Dr. Luiz DeRose is a Senior Principal Engineer and the Programming Environments Director at Cray Inc, where he is responsible for the programming environment strategy for all Cray systems. Before joining Cray in 2004, he was a research staff member and the Tools Group Leader at the Advanced Computing Technology Center at IBM Research. Dr. DeRose had a Ph.D. in Computer Science from the University of Illinois at Urbana-Champaign. With more than 20 years of high performance computing experience and a deep knowledge of its programming environments, he has published more than 50 peer-review articles in scientific journals, conferences, and book chapters, primarily on the topics of compilers and tools for high performance computing. Dr. DeRose participated in the definition and creation of the OpenACC standard for accelerators high level programming. He is the Organizing and Program Committee co-chair of the 10th International Workshop on OpenMP (IWOMP) in 2014, was the Global Chair for the Multicore and Manycore Programming topic in Euro-Par 2013, and was the Program Committee co-Chair at the 21st International Conference on Parallel Architecture and Compilation Techniques PACT-2012.
Programming large supercomputers presents several challenges: exposing concurrency, controlling load imbalance, tolerating failures, among others. Addressing these challenges requires an emphasis on important concepts during application development: overdecomposition, asynchrony, migratability, and adaptivity. This tutorial presents Charm++, a programming paradigm that encapsulates these ideas. Charm++ provides an asynchronous, message-driven programming model via parallel objects and an adaptive runtime system that guides execution.
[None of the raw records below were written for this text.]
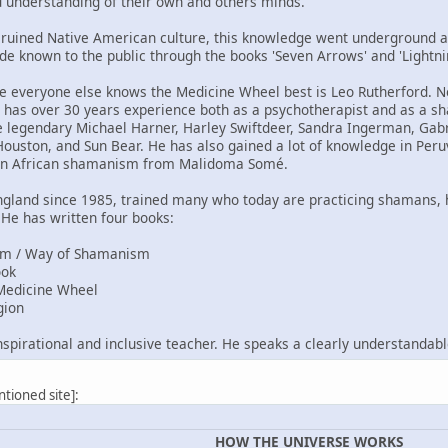
d understanding of their own and others minds.
 ruined Native American culture, this knowledge went underground 
made known to the public through the books 'Seven Arrows' and 'Light
everyone else knows the Medicine Wheel best is Leo Rutherford. Not
 has over 30 years experience both as a psychotherapist and as a s
legendary Michael Harner, Harley Swiftdeer, Sandra Ingerman, Gabri
 Houston, and Sun Bear. He has also gained a lot of knowledge in Pe
 in African shamanism from Malidoma Somé.
England since 1985, trained many who today are practicing shamans,
He has written four books:
ism / Way of Shamanism
ook
 Medicine Wheel
gion
inspirational and inclusive teacher. He speaks a clearly understandabl
ntioned site]:
HOW THE UNIVERSE WORKS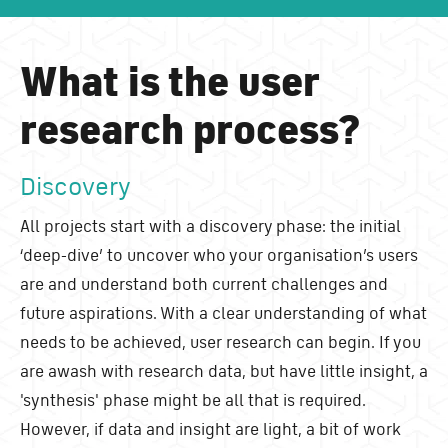
What is the user
research process?
Discovery
All projects start with a discovery phase: the initial
‘deep-dive’ to uncover who your organisation’s users
are and understand both current challenges and
future aspirations. With a clear understanding of what
needs to be achieved, user research can begin. If you
are awash with research data, but have little insight, a
'synthesis' phase might be all that is required.
However, if data and insight are light, a bit of work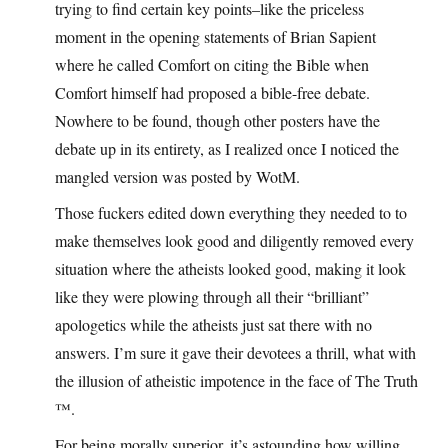
trying to find certain key points–like the priceless
moment in the opening statements of Brian Sapient
where he called Comfort on citing the Bible when
Comfort himself had proposed a bible-free debate.
Nowhere to be found, though other posters have the
debate up in its entirety, as I realized once I noticed the
mangled version was posted by WotM.
Those fuckers edited down everything they needed to to
make themselves look good and diligently removed every
situation where the atheists looked good, making it look
like they were plowing through all their “brilliant”
apologetics while the atheists just sat there with no
answers. I’m sure it gave their devotees a thrill, what with
the illusion of atheistic impotence in the face of The Truth
™.
For being morally superior, it’s astounding how willing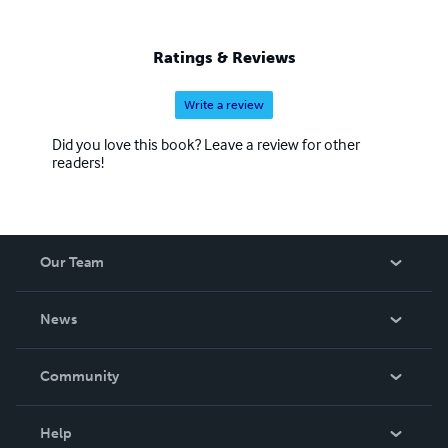
Ratings & Reviews
Write a review
Did you love this book? Leave a review for other
readers!
Our Team
About Us
News
Careers
In The News
Community
Events
Blog
Help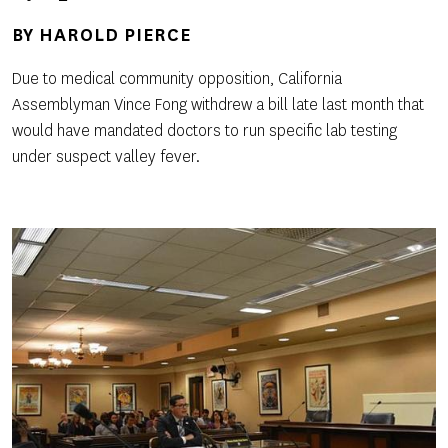
BY
HAROLD PIERCE
Due to medical community opposition, California
Assemblyman Vince Fong withdrew a bill late last month that
would have mandated doctors to run specific lab testing
under suspect valley fever.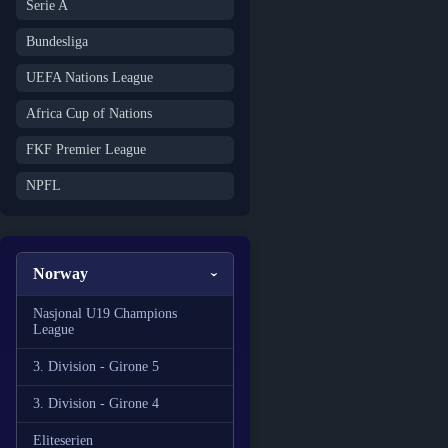
Serie A
Bundesliga
UEFA Nations League
Africa Cup of Nations
FKF Premier League
NPFL
Norway
Nasjonal U19 Champions
League
3. Division - Girone 5
3. Division - Girone 4
Eliteserien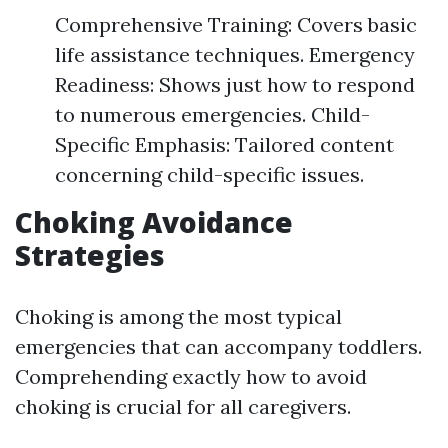
Comprehensive Training: Covers basic
life assistance techniques. Emergency
Readiness: Shows just how to respond
to numerous emergencies. Child-
Specific Emphasis: Tailored content
concerning child-specific issues.
Choking Avoidance
Strategies
Choking is among the most typical
emergencies that can accompany toddlers.
Comprehending exactly how to avoid
choking is crucial for all caregivers.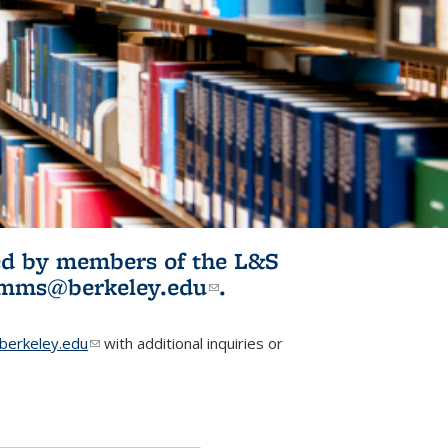
ited by members of the L&S
l)
omms@berkeley.edu
(link sends e-
.
mail)
erkeley.edu
(link sends e-mail)
with additional inquiries or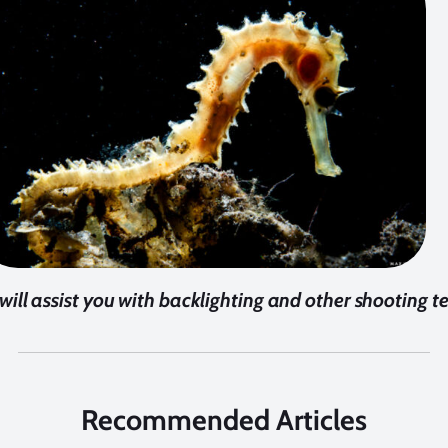
 will assist you with backlighting and other shooting 
Recommended Articles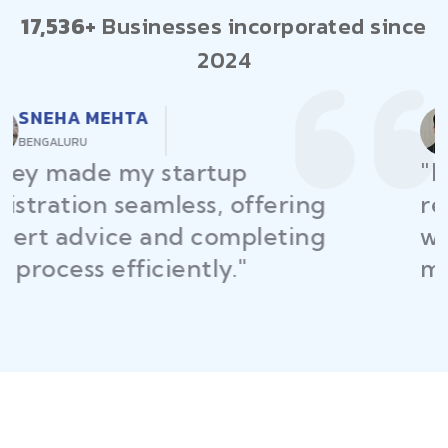
17,536+
Businesses incorporated since
2024
RAJEEV KUMAR
DELHI
"Law Place ensured all my
restaurant licenses and permits
were secured on time, helping
me launch without delays."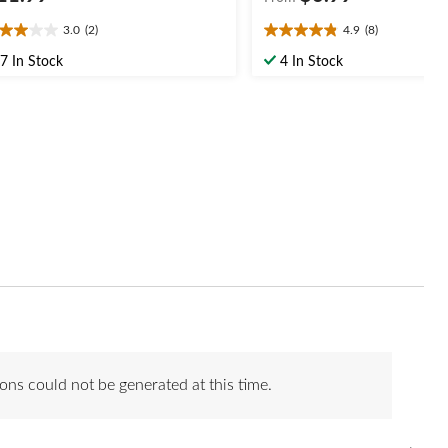
3.0
(2)
4.9
(8)
0
4.9
t
out
7 In Stock
4 In Stock
of
5
ars.
stars.
8
views
reviews
ons could not be generated at this time.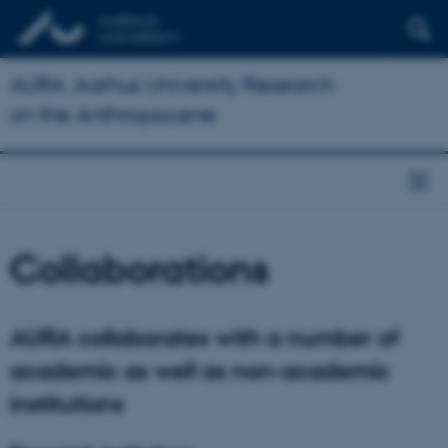
AURA: Aarhus University Research
on the Anthropocene
Collaborations
AURA collaborates with a number of
academic as well as non-academic
institutions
It automatically overlaps communication and computation, balances loads, tolerates failures, checkpoints for split-execution, and promotes modularity while allowing programming in C++. Several widely used Charm++ applications thrive in computational science domains including biomolecular modeling and cosmology. The approach followed in this tutorial provides a guide for migrating applications from the reigning parallel programming paradigm (MPI) to Charm++.
Dr. Esteban Meneses is an assistant professor at the Costa Rica Institute of Technology. His research interests include fault tolerance and load balancing for large-scale systems. He works on energy-efficient low- overhead techniques for fault tolerance. He has developed message-logging protocols that exploit application characteristics to reduce the total memory footprint of the message log. He holds a Ph.D. in Computer Science from the University of Illinois at Urbana-Champaign. He received a bachelor’s and master’s degree in Computer Science from the Costa Rica Institute of Technology.
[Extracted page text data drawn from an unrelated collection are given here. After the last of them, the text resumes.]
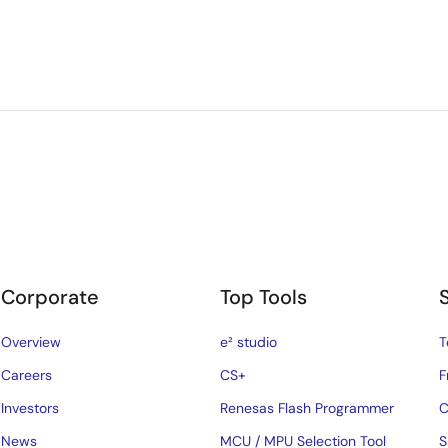
Corporate
Top Tools
Overview
e² studio
T
Careers
CS+
F
Investors
Renesas Flash Programmer
C
News
MCU / MPU Selection Tool
S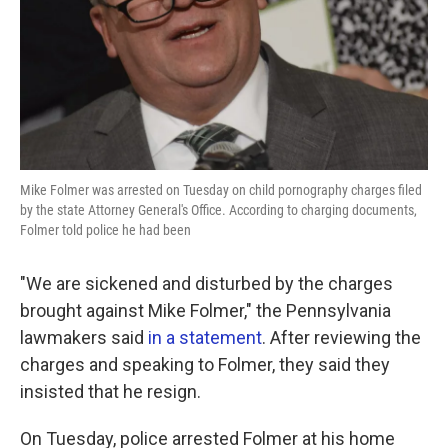
Mike Folmer was arrested on Tuesday on child pornography charges filed
by the state Attorney General's Office. According to charging documents,
Folmer told police he had been
"We are sickened and disturbed by the charges
brought against Mike Folmer," the Pennsylvania
lawmakers said
in a statement
. After reviewing the
charges and speaking to Folmer, they said they
insisted that he resign.
On Tuesday, police arrested Folmer at his home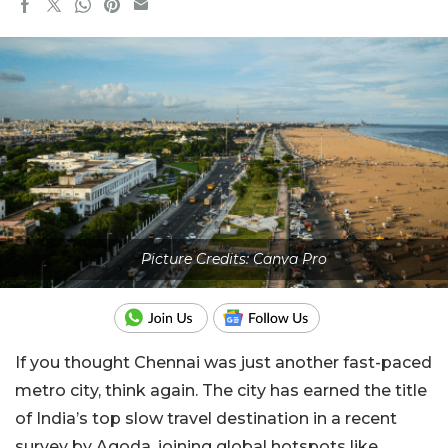
Picture Credits: Canva Pro
If you thought Chennai was just another fast-paced
metro city, think again. The city has earned the title
of India’s top slow travel destination in a recent
survey by Agoda, joining global hotspots like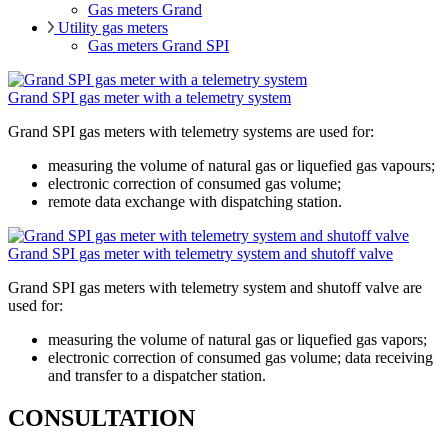
Gas meters Grand
Utility gas meters
Gas meters Grand SPI
Grand SPI gas meter with a telemetry system
Grand SPI gas meters with telemetry systems are used for:
measuring the volume of natural gas or liquefied gas vapours;
electronic correction of consumed gas volume;
remote data exchange with dispatching station.
Grand SPI gas meter with telemetry system and shutoff valve
Grand SPI gas meters with telemetry system and shutoff valve are
used for:
measuring the volume of natural gas or liquefied gas vapors;
electronic correction of consumed gas volume; data receiving
and transfer to a dispatcher station.
CONSULTATION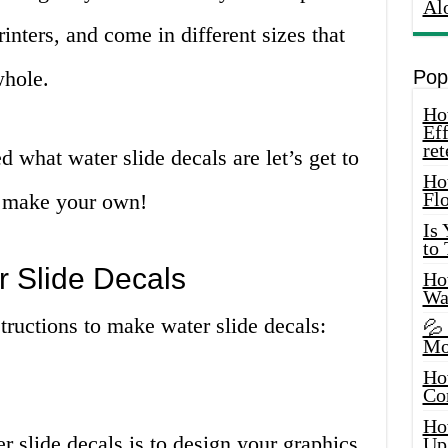
Al
rinters, and come in different sizes that
whole.
Pop
How
Eff
ret
 what water slide decals are let’s get to
Ho
Fl
to make your own!
Is
to
 Slide Decals
How
Wa
structions to make water slide decals:
💦
Mo
Ho
Co
Ho
r slide decals is to design your graphics.
Up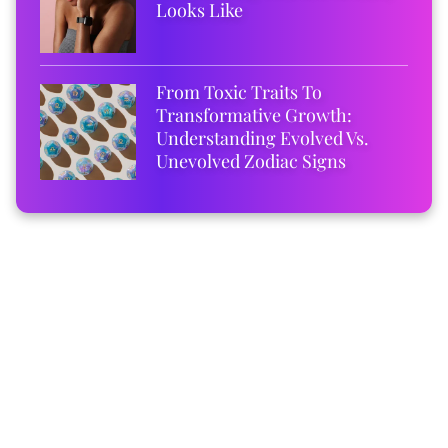
Looks Like
From Toxic Traits To
Transformative Growth:
Understanding Evolved Vs.
Unevolved Zodiac Signs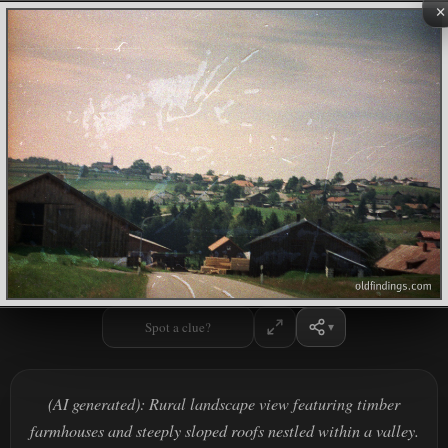
×
Spot a clue?
(AI generated): Rural landscape view featuring timber
farmhouses and steeply sloped roofs nestled within a valley.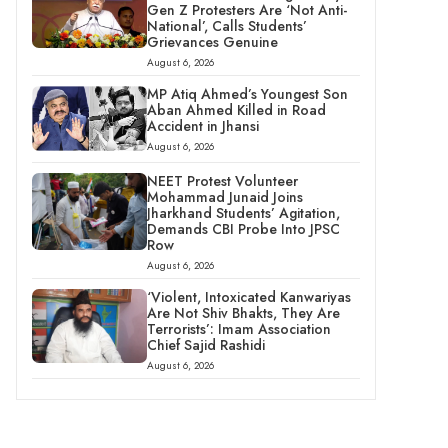
Gen Z Protesters Are ‘Not Anti-
National’, Calls Students’
Grievances Genuine
August 6, 2026
MP Atiq Ahmed’s Youngest Son
Aban Ahmed Killed in Road
Accident in Jhansi
August 6, 2026
NEET Protest Volunteer
Mohammad Junaid Joins
Jharkhand Students’ Agitation,
Demands CBI Probe Into JPSC
Row
August 6, 2026
‘Violent, Intoxicated Kanwariyas
Are Not Shiv Bhakts, They Are
Terrorists’: Imam Association
Chief Sajid Rashidi
August 6, 2026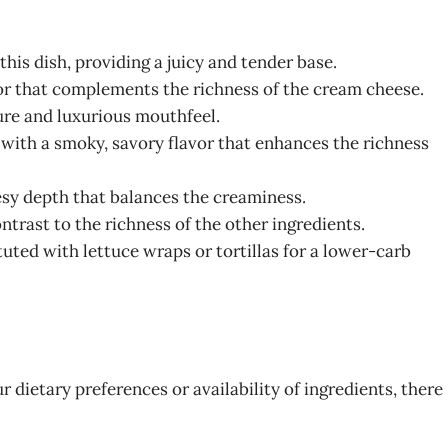
this dish, providing a juicy and tender base.
vor that complements the richness of the cream cheese.
ture and luxurious mouthfeel.
n with a smoky, savory flavor that enhances the richness
esy depth that balances the creaminess.
contrast to the richness of the other ingredients.
ituted with lettuce wraps or tortillas for a lower-carb
 dietary preferences or availability of ingredients, there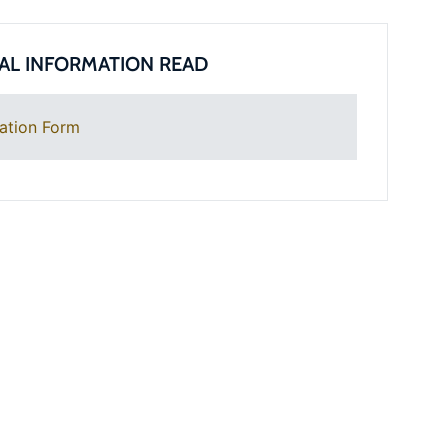
AL INFORMATION READ
ation Form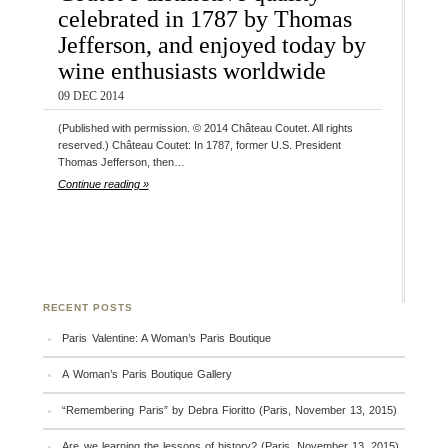
celebrated in 1787 by Thomas
Jefferson, and enjoyed today by
wine enthusiasts worldwide
09 DEC 2014
(Published with permission. © 2014 Château Coutet. All rights
reserved.) Château Coutet: In 1787, former U.S. President
Thomas Jefferson, then…
Continue reading »
RECENT POSTS
Paris Valentine: A Woman’s Paris Boutique
A Woman’s Paris Boutique Gallery
“Remembering Paris” by Debra Fioritto (Paris, November 13, 2015)
Are we learning the lessons of history? (Paris, November 13, 2015)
Dr. Celso L. Mendes has been at the National Center for Supercomputing Applications at Illinois, where he participated in the Blue Waters deployment project. He is currently a senior technologist at the National Institute for Space Research, in Brazil. He has worked on performance analysis tools, techniques for parallel systems, and applications of adaptive runtime systems for large parallel machines. He received a Ph.D. in Computer Science from the University of Illinois at Urbana-Champaign and received both an Engineer and a Master of Engineering degrees from the Aeronautics Technology Institute (ITA), in Brazil.
Dr. Laércio Lima Pilla holds an associate professor position in the Federal University of Santa Catarina,Brazil. He obtained his Ph.D. degree in Computer Science in 2014 in a joint doctorate between the Federal University of Rio Grande do Sul, Brazil, and the University of Grenoble, France. His research interests focus on topology-aware scheduling and software-based fault-tolerance on GPUs.